Since writing the above this morning I have reviewed all of my family material again and am now even more confused. The following is an extract of a brief family history written by my grandmother, Ada (nee Cunningham), daughter of Jane "Jeannie" McMillen Brown (sometimes with an e and sometimes without) shortly before her death. I apologise for its length but I hope that it might jog some memories if we are indeed related:
"2. The Brownes
My maternal grandmother was a dainty, petite, and attractive woman; Margaret Rutherford Browne, one of three sisters, descendents of Dr Samuel Rutherford, the Presbyterian Divine. They were wards of the Horatio Bonars in Glasgow, Scotland.
Grandma lived with her eldest daughter, Agnes Robertson (nee Browne) in Derry. Other children :
a. Auntie Mag Lowry (nee Browne) was a teacher and a great favourite in our home, when on holidays before her marriage.
b. Aunt Ada married and went to America. – I remember seeing her only once afterwards, when she came on a visit to Grandma in Londonderry.
c. There were two sons, John Brown and David (?) whom I dimly remember as coming to say goodbye to my parents before sailing for South Africa.
Mother used to tell us of her visits to her aunts in Glasgow, and of spending days and evenings in the home of one of the poet preachers - Dr Horatio Bonar.
I was told that Grandfather Browne was responsible for most of the decorative iron-work – railings etc – in Derry city. I remember him as a big, affectionate man who lavished sweets and pennies on us children, We spent those coppers in a little, dark shop two steps down from the road, where a little old woman dispensed thick sticks of caraway rock and peppermint out of jars with tight-fitting lids. Whenever I spent a few days at Grandma Browne’s home, I wondered at, and was rather scared by the rows of big, equal-sized gilt-framed portraits adorning the dining room walls, but wakened with delight to the sound of the sirens, steam whistles “blowing” and movements of shipping on the River Foyle, and at the wharves.

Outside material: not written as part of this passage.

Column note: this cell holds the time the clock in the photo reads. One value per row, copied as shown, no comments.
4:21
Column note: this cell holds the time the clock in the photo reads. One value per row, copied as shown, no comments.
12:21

On Boxing Day we always had the Robertson family from Derry come for the day. Father and Uncle A went off shooting with a party of local men, coming home just in time for dinner, with rabbits, hares, and birds of various kinds, that lasted both families for a week afterwards. On 30th October they used to come to celebrate All Souls’ Day, or All Hallows’ Eve, with us. We used to look out excitedly to see them coming up the street from the railway station with Father, who had gone to meet them. There was usually a whitish mist rising from the ground. We children did not go to meet them, but they appeared through the gathering darkness, and celebrations began almost before they were indoors. Uncle and Auntie, Daisy, Jean, Alex, George, and Jim.

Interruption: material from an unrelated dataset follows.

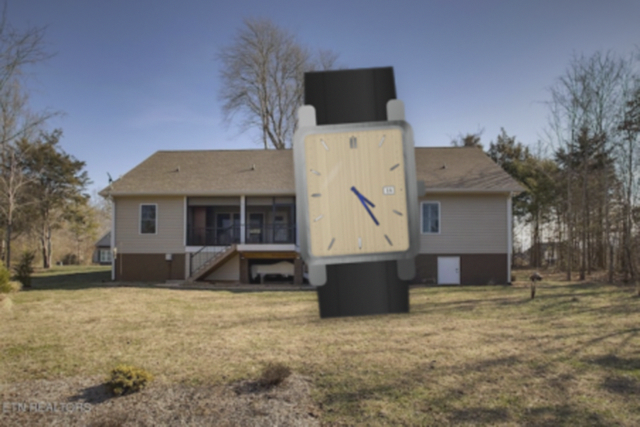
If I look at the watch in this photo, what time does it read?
4:25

Apples were hanging on strings suspended near the ceiling, tubs of water on the floor contained more apples, with a supply of forks, dropped from the mouth to spear them with. White sheets as wraps for “ghosties” to dress in, to hunt for cabbage stalks and so discover the names of our future life partners. Each person carried a cabbage stalk from the garden, then, clutching it firmly, listened outside someone’s window – any name overheard in the indoor conversation was supposed to be the name of the clutcher’s wife or husband-to-be! When the water and apples and tubs etc had been cleared away, nuts were produced. They were placed in pairs on the bars of the hot grate, where they burned side by side, watched excitedly, while they flamed calmly together or spluttered and spat at each other, thus prophesying what each couple’s future would be like!
Our cousins would stay all night, returning next day to Derry by an early train. Daisy and Jean, Edith and I shared one bed, pushed up close against the wall, and sleeping cross-wise instead of length-wise."
Since the John Browne the Engineer and Iron Founder who died on 29 June 1897 was married to a Sarah, I am wondering if my gm Ada Cunningham's recollection of Margaret Rutherford Andrews as her grandmother on the Browne side might be not quite right or her recollection of the iron works might be not quite right.
I have included the extract in the hope that it might jog the memory of someone who knows the family, as I would love to be able to confirm my ancestry on this line, and I haven't had much success so far with my limited research skills. In any event, the descriptions of a life style long gone might be of interest to others.